= WHAT TO WORK ON =
The lines needed are those from the start of the records through the line holding "1127 676 15.06", each copied exactly.

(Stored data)
============================================================

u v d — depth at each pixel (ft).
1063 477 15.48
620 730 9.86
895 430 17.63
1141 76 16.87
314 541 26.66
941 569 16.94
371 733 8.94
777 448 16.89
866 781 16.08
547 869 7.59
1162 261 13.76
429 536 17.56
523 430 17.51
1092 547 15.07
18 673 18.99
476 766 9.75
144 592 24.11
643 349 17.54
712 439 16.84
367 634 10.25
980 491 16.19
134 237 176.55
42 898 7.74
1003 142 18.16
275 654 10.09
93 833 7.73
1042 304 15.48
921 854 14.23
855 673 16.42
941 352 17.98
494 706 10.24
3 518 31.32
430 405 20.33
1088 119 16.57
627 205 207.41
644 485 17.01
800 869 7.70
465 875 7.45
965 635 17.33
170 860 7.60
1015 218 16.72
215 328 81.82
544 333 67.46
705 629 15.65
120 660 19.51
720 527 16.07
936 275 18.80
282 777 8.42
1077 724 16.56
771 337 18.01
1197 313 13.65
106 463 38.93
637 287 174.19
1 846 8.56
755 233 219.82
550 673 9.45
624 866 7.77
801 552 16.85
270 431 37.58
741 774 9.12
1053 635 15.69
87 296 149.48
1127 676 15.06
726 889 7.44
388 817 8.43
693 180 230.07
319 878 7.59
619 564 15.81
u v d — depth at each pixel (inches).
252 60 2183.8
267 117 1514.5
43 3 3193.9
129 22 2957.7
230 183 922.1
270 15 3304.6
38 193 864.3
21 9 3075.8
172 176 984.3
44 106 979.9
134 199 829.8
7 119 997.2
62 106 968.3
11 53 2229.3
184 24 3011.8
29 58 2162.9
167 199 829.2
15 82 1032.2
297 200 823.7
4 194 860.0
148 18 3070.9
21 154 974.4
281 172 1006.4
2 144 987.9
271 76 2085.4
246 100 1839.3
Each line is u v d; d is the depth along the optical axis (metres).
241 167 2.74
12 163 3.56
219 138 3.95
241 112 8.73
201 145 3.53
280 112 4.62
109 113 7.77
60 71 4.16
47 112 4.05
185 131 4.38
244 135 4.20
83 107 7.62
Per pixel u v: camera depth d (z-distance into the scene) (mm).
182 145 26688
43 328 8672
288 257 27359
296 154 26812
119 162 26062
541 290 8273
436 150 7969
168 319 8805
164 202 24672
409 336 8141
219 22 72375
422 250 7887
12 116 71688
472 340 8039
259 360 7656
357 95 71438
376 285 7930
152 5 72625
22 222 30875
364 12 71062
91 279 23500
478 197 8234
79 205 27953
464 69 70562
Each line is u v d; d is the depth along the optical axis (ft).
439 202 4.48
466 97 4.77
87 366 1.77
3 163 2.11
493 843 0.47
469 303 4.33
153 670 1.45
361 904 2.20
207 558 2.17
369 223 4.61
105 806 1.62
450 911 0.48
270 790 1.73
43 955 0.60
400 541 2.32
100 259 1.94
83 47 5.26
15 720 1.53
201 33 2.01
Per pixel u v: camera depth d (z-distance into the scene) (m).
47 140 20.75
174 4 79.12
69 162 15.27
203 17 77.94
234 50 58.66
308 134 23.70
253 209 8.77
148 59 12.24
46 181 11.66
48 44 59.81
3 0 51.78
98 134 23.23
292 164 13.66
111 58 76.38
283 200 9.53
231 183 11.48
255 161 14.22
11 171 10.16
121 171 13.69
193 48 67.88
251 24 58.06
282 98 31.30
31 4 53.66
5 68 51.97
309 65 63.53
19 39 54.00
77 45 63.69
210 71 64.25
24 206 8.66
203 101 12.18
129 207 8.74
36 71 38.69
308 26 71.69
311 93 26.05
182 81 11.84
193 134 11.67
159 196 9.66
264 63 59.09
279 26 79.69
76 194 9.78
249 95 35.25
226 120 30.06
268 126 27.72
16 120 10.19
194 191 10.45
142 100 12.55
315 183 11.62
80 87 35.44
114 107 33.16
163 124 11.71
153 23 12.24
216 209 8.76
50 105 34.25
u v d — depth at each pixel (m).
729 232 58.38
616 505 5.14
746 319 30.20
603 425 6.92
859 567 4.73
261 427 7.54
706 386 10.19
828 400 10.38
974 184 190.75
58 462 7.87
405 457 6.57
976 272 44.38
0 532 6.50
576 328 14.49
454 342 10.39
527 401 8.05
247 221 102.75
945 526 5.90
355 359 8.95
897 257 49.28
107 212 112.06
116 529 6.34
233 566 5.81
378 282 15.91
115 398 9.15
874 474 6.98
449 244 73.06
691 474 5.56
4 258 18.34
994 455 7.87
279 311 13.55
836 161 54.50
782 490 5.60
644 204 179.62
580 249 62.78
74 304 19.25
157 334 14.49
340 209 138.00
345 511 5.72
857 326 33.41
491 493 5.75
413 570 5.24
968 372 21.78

============================================================

= ANSWER AREA =
u v d — depth at each pixel (ft).
1063 477 15.48
620 730 9.86
895 430 17.63
1141 76 16.87
314 541 26.66
941 569 16.94
371 733 8.94
777 448 16.89
866 781 16.08
547 869 7.59
1162 261 13.76
429 536 17.56
523 430 17.51
1092 547 15.07
18 673 18.99
476 766 9.75
144 592 24.11
643 349 17.54
712 439 16.84
367 634 10.25
980 491 16.19
134 237 176.55
42 898 7.74
1003 142 18.16
275 654 10.09
93 833 7.73
1042 304 15.48
921 854 14.23
855 673 16.42
941 352 17.98
494 706 10.24
3 518 31.32
430 405 20.33
1088 119 16.57
627 205 207.41
644 485 17.01
800 869 7.70
465 875 7.45
965 635 17.33
170 860 7.60
1015 218 16.72
215 328 81.82
544 333 67.46
705 629 15.65
120 660 19.51
720 527 16.07
936 275 18.80
282 777 8.42
1077 724 16.56
771 337 18.01
1197 313 13.65
106 463 38.93
637 287 174.19
1 846 8.56
755 233 219.82
550 673 9.45
624 866 7.77
801 552 16.85
270 431 37.58
741 774 9.12
1053 635 15.69
87 296 149.48
1127 676 15.06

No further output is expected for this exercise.